QUOTED PASSAGE:
TWIBS: Idaho Solicitor General Suggests DNA Testing Over Bathroom Ban

This Week in Barrel Scraping (TWIBS) is Assigned Media’s longest running column! Every Friday, Aly Gibbs digs deep from the well of transphobia and finds the most obnoxious, goofy thing transphobes have said or obsessed over during the week and tears it to shreds.

In Idaho, on April 1, House Bill 752 was signed into law by Governor Brad Little. It’s set to take effect July 1. You don’t need to be a legalese expert to understand HB 752, because its text is very short, amounting to just a page and a half of text that reads, in part:

“Any person who knowingly and willfully enters a restroom or changing room in a government-owned building or a place of public accommodation, as defined in section 67-5902, Idaho Code, that is designated for use by the opposite biological sex of such person shall be guilty of a misdemeanor and may be imprisoned in county jail for a period not to exceed one (1) year. Any person who pleads guilty to or is found guilty of a violation of this section, a similar statute in another state, or any similar local ordinance for a second time within five (5) years of the first conviction … shall be guilty of a felony and may be imprisoned in the state prison for a period not to exceed five (5) years.”

SUPPLIED INFORMATION:
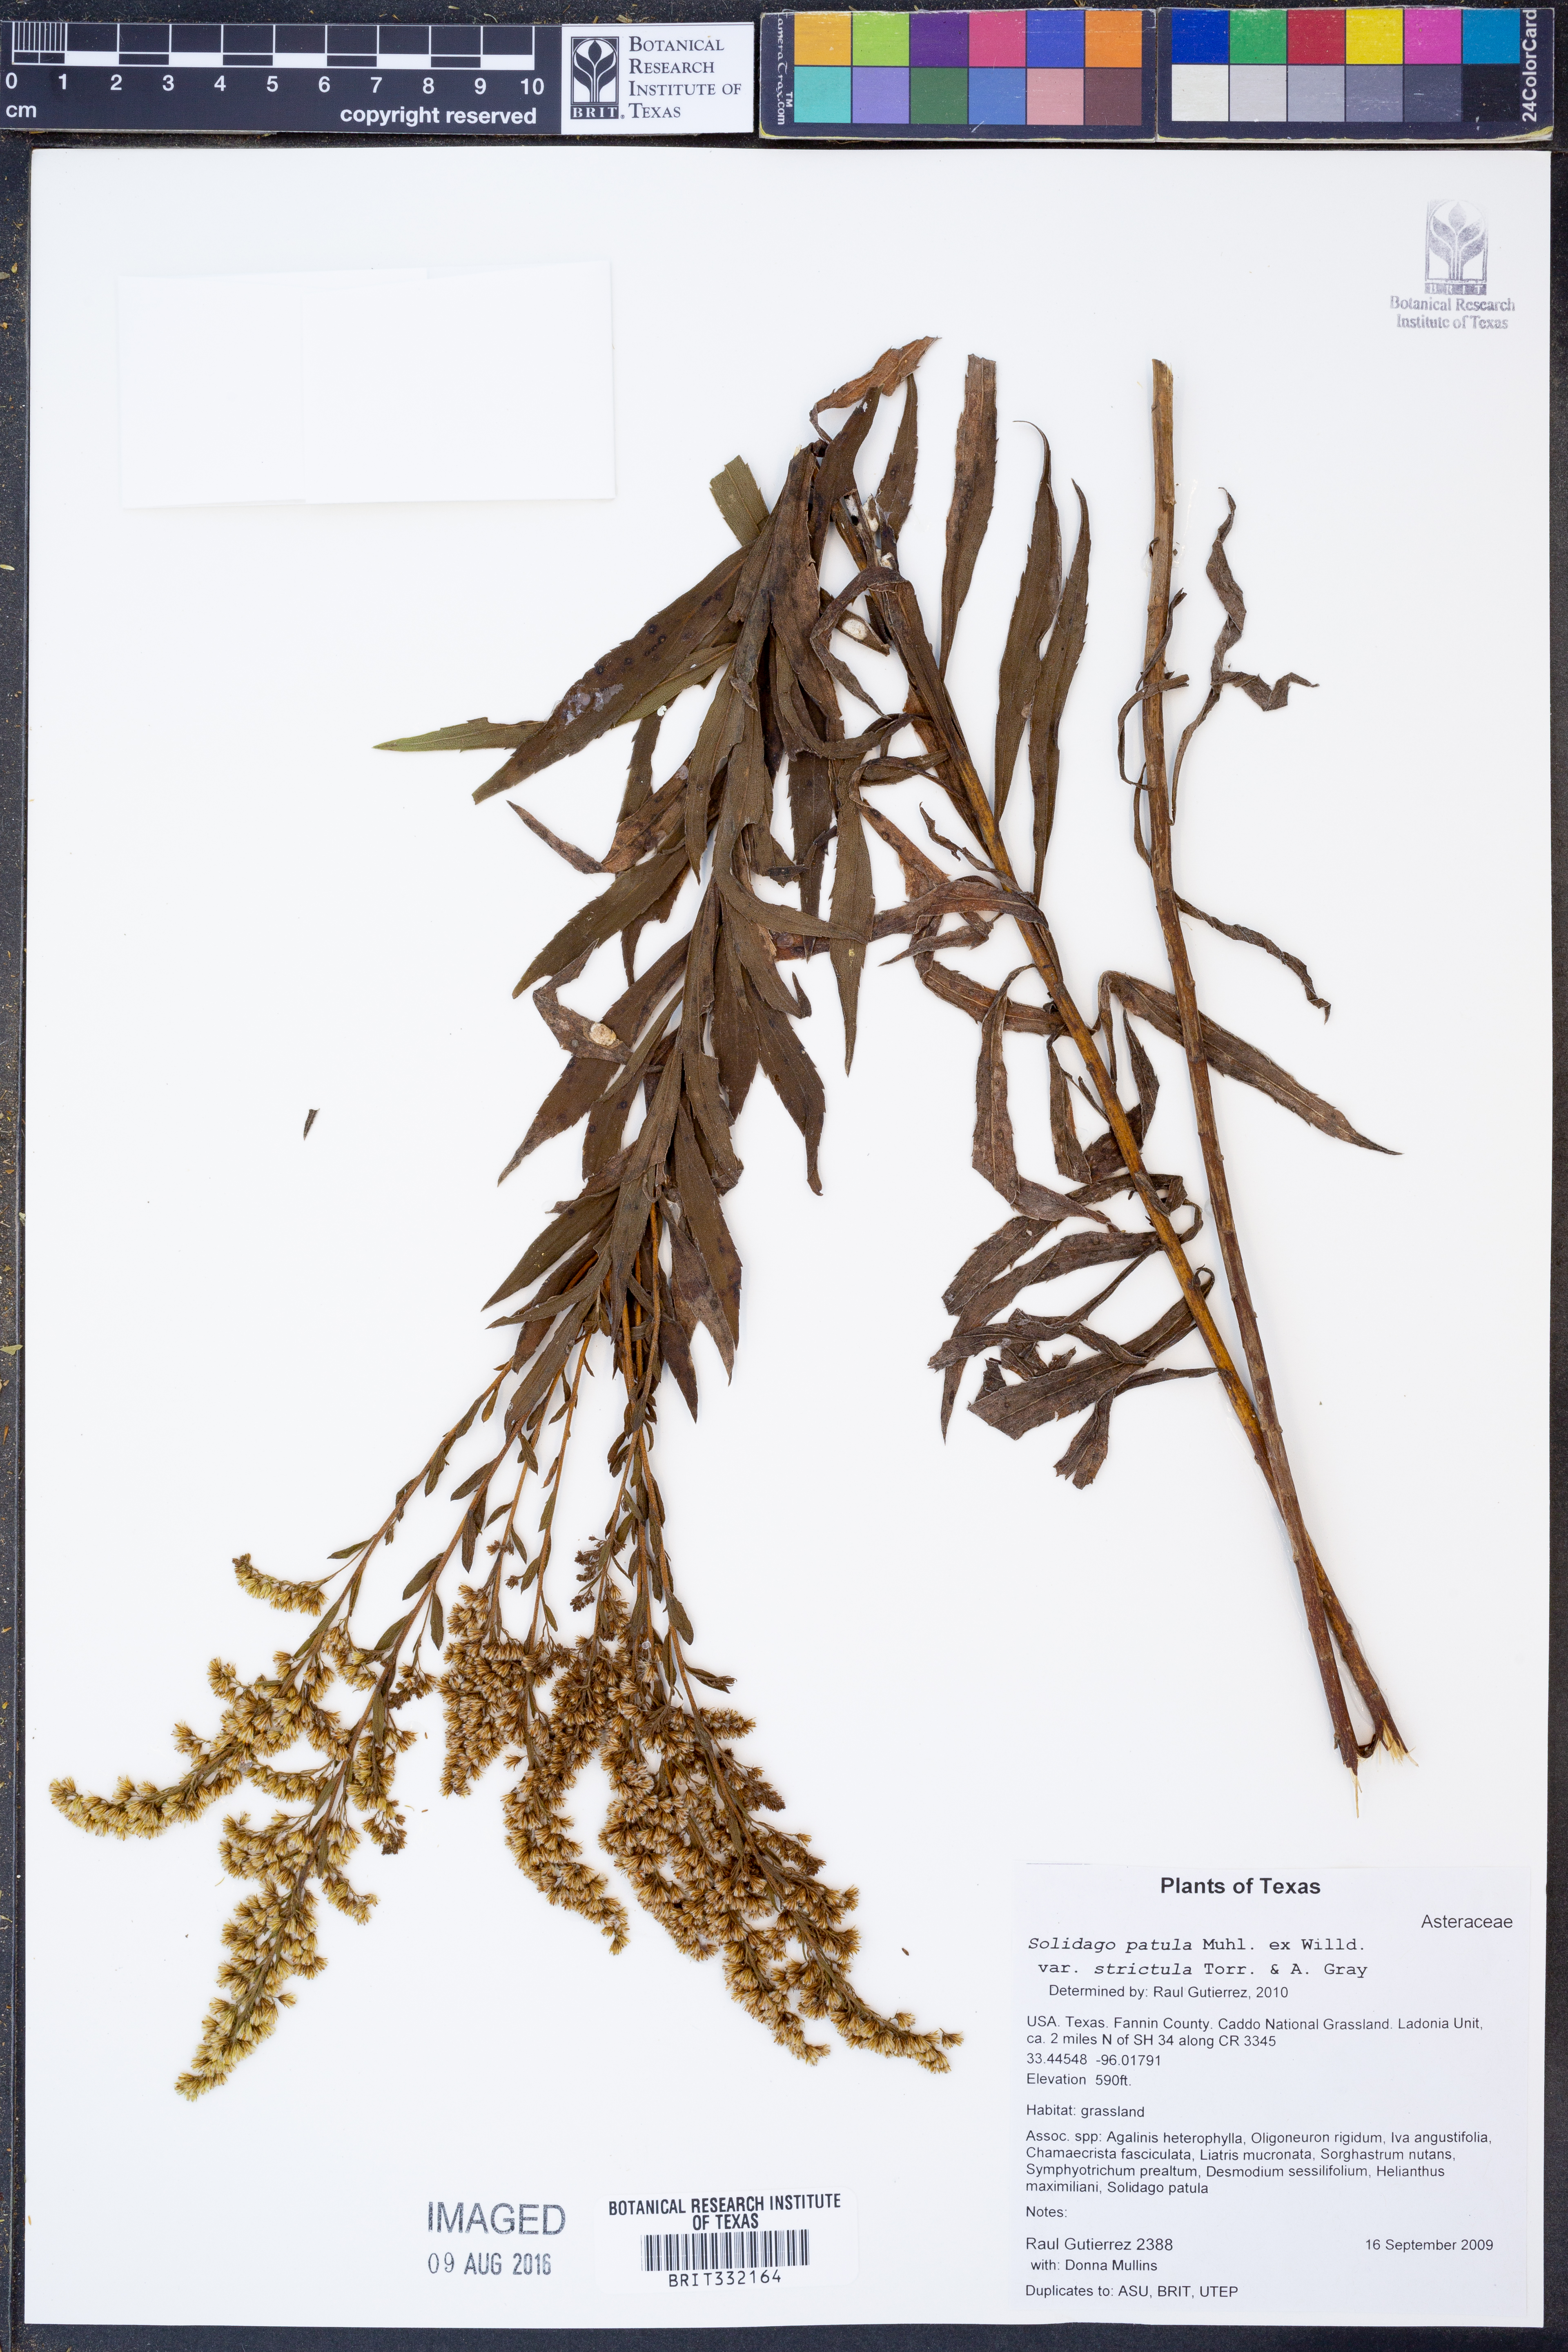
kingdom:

PROMPT 1:
Answer these questions about the TWIBS column on Idaho's bathroom law, one line each:
(a) Who signed House Bill 752 into law, and on what date?
(b) On what date is the law set to take effect?
(c) What is the longest county jail term the law allows for a first violation?
PROMPT 2: Write out the passage of the TWIBS column on Idaho's bathroom law from "This Week in" to "it to shreds.".

SOLUTION 1:
(a) Governor Brad Little, on April 1.
(b) July 1.
(c) One year.

SOLUTION 2:
This Week in Barrel Scraping (TWIBS) is Assigned Media’s longest running column! Every Friday, Aly Gibbs digs deep from the well of transphobia and finds the most obnoxious, goofy thing transphobes have said or obsessed over during the week and tears it to shreds.